To, co zastanie pacjent w gabinecie, sprawi, że będzie chętniej o nas mówił - lub wprost przeciwnie. Pamiętajmy, że większość naszych pacjentów nie zna się na medycynie tak jak my. Nie zawsze docenią faktu, że zabieg trwał 20 zamiast 30 minut i ból utrzymywał się przez 3, a nie przez 5 dni. To jest ważne, ale jeśli chcemy sprawić, aby o nas mówiono i nas zapamiętano, musimy robić rzeczy, które pacjent jako laik potrafi oceniać. To dlatego politycy całują dzieci, a kelnerzy w eleganckich restauracjach ubierają garnitury. Są to zewnętrzne oznaki, które mają sprawić wrażenie profesjonalizmu i troski. Pytanie o wygodę pacjenta o jego samopoczucie jest najprostszym sposobem, aby spotęgować to wrażenie. Nie zaszkodzi poprosić recepcjonistkę, żeby po zabiegu zadzwoniła do pacjenta z pytaniem, czy wszystko jest w porządku. Propozycja zamówienia taksówki czy poczęstunek przy długotrwałych wizytach może działać tylko na korzyść.

  • Bądź widoczny w internecie

Koncentrowanie się tylko na tradycyjnej reklamie jest obecnie dużym błędem. Nie zapominajmy o internecie. Trudno znaleźć zwłaszcza w dużym mieście osobę poniżej 50. roku życia, która by poprzez wyszukiwarkę internetową nie szukała rozwiązań dla swoich problemów. Zadanie pytań o zdrowie, podawanie symptomów czy szukanie informacji o chorobach jest coraz bardziej powszechne. Każdy specjalista powinien więc poważnie pomyśleć o stronie internetowej czy wizytówce w portalu dla lekarzy i pacjentów, zwłaszcza kiedy chce wykorzystać marketing internetowy.
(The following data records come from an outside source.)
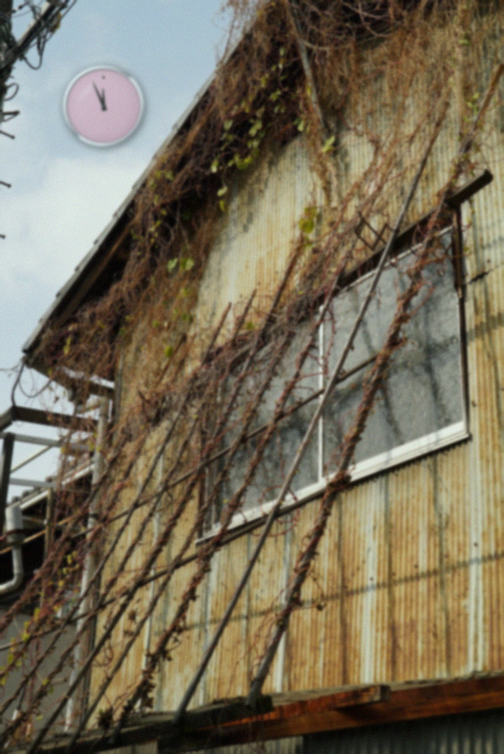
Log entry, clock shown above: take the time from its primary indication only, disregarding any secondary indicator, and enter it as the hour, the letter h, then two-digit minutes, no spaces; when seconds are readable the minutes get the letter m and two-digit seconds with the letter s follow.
11h56
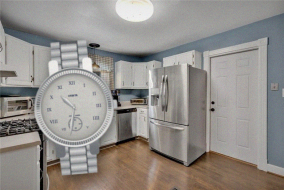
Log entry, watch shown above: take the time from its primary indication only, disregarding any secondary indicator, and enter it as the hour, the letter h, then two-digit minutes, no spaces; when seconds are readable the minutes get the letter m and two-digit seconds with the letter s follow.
10h32
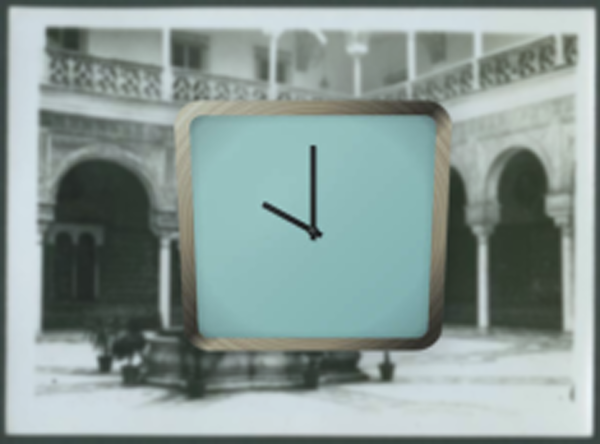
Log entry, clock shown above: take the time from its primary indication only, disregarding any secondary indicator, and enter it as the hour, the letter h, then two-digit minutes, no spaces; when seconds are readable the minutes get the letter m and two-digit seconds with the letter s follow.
10h00
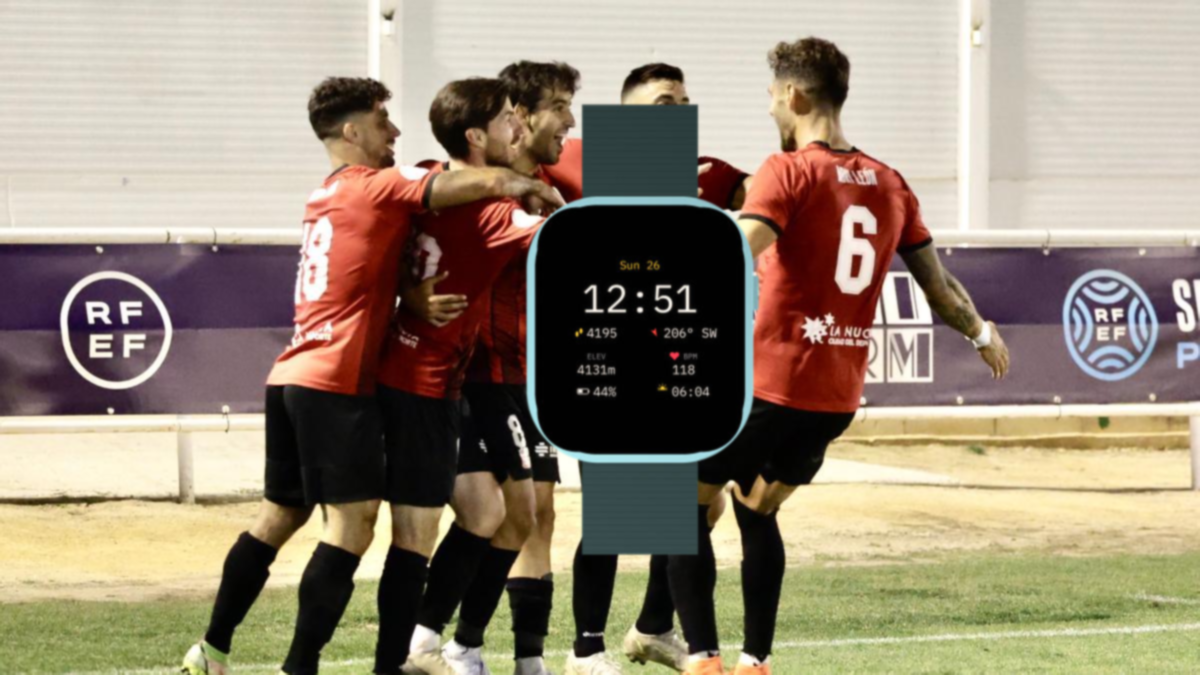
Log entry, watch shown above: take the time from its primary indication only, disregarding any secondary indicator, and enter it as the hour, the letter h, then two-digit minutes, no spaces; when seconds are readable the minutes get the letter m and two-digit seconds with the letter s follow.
12h51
Jak widać, form reklamy jest bardzo wiele. Dzięki temu pomysłowi i ambitni lekarze dysponują całą masą możliwości do tego, aby skutecznie trafić do obecnych i przyszłych pacjentów. Zamiast inwestować w billboardy, na których możemy umieścić tylko swoją specjalizację i adres, warto pomyśleć o stronie internetowej czy o profilu w serwisie dla lekarzy i pacjentów. Zamiast reklamy w gazecie warto umieścić w niej artykuł. Nikogo nie zachęcam do zrezygnowania z inwestycji w nowoczesne urządzenia medyczne, ale nie zaszkodzi zakupić czegoś, czego mało kto spodziewa się w gabinecie. Na przykład profesjonalny automat do kawy, konsola do gier czy fotel do masażu. Biblioteczka z literaturą o zdrowiu, z której pacjenci będą mogli pożyczać do domu interesujące ich książki, również może sprawić, że chętniej wrócą po więcej i będą o nas opowiadać.

Podsumowując. Mimo ustawowych ograniczeń ciągle pozostają możliwości do informowania naszego otoczenia o tym, że w okolicy jest określony specjalista. Zaskakujmy więc, wykazujmy troskę, pokazujmy ludzką twarz i dawajmy wartość, a tradycyjna reklama przestanie być jedynym sposobem pozyskiwania pacjentów.